Changing the World, One Wall at a Time, is a documentary feature film about the “Education Is Not A Crime” street art and human rights campaign, which raises awareness about education apartheid by Iran’s government against tens of thousands of Baha’is in the country. The film was produced by Iranian-Canadian journalist Maziar Bahari as part of the worldwide Education Is Not A Crime campaign.
The Baha’is, who believe in ideals such as the equality of men and women, peaceful non-violence, and universal education, have been persecuted by the Iranian government since the 1979 Islamic Revolution. As part of this persecution, the government bars Baha’is from teaching and studying at Iranian universities.

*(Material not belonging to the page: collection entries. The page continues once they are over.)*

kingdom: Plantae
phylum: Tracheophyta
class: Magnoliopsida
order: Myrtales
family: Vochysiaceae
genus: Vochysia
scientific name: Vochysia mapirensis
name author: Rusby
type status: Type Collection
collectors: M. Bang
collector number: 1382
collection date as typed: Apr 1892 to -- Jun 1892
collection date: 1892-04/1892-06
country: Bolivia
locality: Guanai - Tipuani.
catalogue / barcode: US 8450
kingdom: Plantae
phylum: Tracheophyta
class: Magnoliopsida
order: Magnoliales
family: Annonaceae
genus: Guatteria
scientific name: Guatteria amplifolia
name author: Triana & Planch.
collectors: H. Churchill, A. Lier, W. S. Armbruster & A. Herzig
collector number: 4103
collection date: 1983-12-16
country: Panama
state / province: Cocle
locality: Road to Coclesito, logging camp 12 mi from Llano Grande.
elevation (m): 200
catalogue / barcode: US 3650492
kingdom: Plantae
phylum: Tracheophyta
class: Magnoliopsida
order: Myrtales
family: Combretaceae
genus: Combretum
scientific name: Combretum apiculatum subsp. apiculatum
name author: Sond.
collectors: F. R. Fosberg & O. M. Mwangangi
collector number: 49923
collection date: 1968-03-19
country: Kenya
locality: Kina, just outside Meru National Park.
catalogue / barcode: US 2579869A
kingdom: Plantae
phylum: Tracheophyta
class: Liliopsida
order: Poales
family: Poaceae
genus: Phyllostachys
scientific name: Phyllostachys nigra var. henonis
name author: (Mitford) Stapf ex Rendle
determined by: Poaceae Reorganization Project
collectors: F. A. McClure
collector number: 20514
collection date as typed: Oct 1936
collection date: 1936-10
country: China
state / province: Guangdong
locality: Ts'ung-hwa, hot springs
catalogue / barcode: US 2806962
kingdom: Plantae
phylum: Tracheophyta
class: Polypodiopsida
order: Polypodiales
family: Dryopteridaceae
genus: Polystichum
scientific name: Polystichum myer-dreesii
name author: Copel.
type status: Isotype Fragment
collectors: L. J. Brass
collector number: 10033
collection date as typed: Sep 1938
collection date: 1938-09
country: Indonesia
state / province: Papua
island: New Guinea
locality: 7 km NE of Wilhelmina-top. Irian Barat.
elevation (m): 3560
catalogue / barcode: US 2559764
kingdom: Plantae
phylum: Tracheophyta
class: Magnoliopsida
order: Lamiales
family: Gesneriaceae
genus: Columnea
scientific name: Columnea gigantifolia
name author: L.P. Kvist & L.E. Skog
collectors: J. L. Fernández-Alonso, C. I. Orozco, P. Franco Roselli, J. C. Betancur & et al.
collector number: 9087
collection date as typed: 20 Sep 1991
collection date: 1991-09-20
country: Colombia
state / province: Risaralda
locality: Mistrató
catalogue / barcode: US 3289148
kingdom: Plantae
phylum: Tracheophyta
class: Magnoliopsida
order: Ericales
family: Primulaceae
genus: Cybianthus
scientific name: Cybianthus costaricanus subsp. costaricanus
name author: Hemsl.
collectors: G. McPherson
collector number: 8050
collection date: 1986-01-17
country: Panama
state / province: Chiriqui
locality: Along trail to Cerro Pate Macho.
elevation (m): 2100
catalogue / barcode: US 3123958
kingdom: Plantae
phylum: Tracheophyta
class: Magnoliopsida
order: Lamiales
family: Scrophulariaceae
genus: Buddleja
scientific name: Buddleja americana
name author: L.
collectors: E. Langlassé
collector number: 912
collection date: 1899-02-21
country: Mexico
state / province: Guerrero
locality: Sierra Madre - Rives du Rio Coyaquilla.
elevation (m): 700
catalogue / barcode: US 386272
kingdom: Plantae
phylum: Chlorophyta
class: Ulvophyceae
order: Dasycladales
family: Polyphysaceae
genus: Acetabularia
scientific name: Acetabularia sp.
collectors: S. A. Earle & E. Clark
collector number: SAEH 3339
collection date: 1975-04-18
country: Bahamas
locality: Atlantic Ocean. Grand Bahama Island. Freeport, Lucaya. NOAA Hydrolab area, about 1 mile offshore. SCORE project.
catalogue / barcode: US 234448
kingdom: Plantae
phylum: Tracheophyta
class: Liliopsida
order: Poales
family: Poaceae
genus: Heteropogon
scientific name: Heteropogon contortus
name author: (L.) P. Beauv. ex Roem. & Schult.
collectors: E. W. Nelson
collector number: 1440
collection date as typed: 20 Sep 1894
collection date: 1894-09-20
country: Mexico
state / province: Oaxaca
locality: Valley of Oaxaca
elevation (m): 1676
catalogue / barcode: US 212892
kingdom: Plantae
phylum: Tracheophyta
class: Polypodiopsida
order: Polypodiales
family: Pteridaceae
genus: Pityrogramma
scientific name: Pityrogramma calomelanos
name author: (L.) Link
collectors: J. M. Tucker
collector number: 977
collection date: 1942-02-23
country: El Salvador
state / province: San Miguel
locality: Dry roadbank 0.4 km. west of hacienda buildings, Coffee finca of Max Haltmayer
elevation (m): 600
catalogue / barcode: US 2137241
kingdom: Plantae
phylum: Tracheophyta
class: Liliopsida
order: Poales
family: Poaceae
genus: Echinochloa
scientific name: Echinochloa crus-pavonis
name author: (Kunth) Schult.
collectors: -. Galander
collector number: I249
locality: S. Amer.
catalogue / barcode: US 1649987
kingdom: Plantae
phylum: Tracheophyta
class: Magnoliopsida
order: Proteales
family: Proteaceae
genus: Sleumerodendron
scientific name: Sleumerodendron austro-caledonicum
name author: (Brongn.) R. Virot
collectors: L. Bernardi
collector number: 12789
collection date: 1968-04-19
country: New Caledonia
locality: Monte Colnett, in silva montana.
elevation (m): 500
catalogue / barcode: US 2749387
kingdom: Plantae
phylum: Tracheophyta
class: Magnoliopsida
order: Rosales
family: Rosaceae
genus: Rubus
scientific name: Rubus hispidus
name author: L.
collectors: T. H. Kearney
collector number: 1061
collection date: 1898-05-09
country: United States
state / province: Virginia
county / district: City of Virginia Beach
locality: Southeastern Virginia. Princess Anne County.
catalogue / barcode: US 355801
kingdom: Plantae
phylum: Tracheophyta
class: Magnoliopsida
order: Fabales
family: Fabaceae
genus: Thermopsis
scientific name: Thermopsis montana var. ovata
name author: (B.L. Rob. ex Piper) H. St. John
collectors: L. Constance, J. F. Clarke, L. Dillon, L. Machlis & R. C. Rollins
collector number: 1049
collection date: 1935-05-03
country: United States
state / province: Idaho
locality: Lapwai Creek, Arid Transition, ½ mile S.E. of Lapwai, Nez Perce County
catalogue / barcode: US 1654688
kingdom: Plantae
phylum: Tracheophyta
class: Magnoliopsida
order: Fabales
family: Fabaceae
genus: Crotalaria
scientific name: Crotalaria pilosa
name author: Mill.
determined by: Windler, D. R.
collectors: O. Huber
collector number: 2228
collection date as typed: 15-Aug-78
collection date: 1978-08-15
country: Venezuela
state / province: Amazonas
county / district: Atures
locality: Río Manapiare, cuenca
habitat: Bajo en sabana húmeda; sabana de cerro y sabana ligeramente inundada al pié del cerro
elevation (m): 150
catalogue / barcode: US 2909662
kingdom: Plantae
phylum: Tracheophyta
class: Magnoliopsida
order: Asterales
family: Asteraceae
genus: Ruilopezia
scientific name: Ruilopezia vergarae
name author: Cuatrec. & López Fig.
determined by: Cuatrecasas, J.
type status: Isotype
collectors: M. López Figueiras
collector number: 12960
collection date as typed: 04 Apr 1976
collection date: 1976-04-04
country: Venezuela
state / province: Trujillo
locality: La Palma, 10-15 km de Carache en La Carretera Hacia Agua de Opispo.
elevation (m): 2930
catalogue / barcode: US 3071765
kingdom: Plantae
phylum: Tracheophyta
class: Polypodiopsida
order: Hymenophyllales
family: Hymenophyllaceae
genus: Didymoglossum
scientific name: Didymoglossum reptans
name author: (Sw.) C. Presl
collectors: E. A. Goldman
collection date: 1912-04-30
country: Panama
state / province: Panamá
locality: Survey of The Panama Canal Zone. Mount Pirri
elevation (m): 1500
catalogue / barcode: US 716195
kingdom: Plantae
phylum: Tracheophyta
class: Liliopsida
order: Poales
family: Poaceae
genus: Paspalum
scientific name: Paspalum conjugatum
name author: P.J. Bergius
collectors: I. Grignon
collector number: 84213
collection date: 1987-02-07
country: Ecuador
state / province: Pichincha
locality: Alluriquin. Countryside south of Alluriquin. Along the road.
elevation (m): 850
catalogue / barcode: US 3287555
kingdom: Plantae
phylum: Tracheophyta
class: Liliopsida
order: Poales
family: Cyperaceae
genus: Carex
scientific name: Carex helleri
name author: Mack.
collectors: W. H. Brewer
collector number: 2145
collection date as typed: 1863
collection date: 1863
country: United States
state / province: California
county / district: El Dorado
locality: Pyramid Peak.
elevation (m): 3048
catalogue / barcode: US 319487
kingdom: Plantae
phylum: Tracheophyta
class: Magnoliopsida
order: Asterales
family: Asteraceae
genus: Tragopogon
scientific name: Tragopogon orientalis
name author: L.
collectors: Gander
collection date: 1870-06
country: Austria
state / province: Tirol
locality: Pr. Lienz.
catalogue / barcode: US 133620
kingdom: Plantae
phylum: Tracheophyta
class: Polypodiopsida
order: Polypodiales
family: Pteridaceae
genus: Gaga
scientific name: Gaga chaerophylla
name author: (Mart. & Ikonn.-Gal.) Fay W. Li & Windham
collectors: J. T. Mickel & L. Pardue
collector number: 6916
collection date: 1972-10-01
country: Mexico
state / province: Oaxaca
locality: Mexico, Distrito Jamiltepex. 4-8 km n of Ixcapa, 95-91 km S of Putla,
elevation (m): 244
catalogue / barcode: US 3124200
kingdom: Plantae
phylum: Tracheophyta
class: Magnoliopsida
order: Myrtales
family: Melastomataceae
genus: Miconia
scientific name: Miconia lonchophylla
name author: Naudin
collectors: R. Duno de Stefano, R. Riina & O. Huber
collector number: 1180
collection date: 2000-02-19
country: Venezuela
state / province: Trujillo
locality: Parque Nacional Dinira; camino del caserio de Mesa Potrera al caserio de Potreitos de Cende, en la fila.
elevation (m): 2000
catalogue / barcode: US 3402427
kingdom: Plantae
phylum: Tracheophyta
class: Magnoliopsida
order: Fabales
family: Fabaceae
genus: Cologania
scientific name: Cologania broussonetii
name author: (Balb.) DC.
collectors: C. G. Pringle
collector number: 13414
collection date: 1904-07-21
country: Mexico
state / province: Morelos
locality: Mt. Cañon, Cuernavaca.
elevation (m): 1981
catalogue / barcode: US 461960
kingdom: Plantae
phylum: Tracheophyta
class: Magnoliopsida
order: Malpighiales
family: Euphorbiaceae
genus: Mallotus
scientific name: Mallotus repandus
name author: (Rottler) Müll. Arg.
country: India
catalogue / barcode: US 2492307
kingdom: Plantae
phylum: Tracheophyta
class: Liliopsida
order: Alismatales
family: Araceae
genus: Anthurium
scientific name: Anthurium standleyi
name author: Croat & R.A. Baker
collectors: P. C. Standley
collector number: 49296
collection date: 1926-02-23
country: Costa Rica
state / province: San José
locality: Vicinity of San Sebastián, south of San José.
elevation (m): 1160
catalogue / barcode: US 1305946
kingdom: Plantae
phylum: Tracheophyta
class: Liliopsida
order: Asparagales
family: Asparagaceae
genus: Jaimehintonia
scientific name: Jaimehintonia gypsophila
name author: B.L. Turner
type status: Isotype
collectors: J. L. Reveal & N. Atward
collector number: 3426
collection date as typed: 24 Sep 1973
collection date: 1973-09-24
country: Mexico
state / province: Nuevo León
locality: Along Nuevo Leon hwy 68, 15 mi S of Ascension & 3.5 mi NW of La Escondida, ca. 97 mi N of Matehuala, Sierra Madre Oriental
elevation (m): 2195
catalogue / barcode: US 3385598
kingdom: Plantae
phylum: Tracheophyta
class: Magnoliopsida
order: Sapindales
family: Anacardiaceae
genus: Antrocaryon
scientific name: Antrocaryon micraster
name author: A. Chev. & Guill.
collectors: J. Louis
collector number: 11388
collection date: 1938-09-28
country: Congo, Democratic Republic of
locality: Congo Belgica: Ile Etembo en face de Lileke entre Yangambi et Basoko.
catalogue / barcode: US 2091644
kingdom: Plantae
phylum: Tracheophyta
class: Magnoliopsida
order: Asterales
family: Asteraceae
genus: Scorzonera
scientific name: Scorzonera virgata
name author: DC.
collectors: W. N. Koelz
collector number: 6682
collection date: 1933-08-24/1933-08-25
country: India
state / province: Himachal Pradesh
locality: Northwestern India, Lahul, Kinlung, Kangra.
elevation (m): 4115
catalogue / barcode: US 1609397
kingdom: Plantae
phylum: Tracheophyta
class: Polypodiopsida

Education Is Not A Crime raises awareness of this discrimination. The campaign began in 2014 with Bahari’s documentary film To Light a Candle, which was screened in nearly 300 locations around the world, before expanding into a global street art project raising awareness about the Baha’is.
“Changing the World, One Wall at a Time, is the story of an ambitious campaign,” Bahari said. “We fought brutality with arts and creativity. The fact that we brought together so many artists – who did not know anything about the persecution of the Baha’is in Iran, and who then created amazing works of art all around the world – shows there is a willingness among people many different backgrounds to join such a struggle.”
Forty-one murals have been painted in US and international cities as part of the project: Atlanta, Cape Town, Delhi, London, Nashville, Sao Paulo, Sydney, with two-dozen in New York City. Nineteen of the New York murals were painted in the iconic Harlem neighborhood because of its long association with cultural innovation during the Harlem Renaissance and the 1960s Civil Rights movement.
Street artists and human rights activists teamed up to use art, social media and community outreach to build a new audience for their message of education equality in Iran.
Changing the World, One Wall at a Time features interviews with popular artists – such as Rone from Australia, Astro from France, Marthalicia Matarrita from New York, and Elle from Los Angeles – as well as activists with experience of the Civil Rights movement, the anti-Apartheid struggle in South Africa, and human rights work on behalf of Iranians of all backgrounds. Iranian Baha’is with personal experience of being denied their right to higher education also share their stories. The film is presented by Executive Producers Maziar Bahari and Saleem Vaillancourt.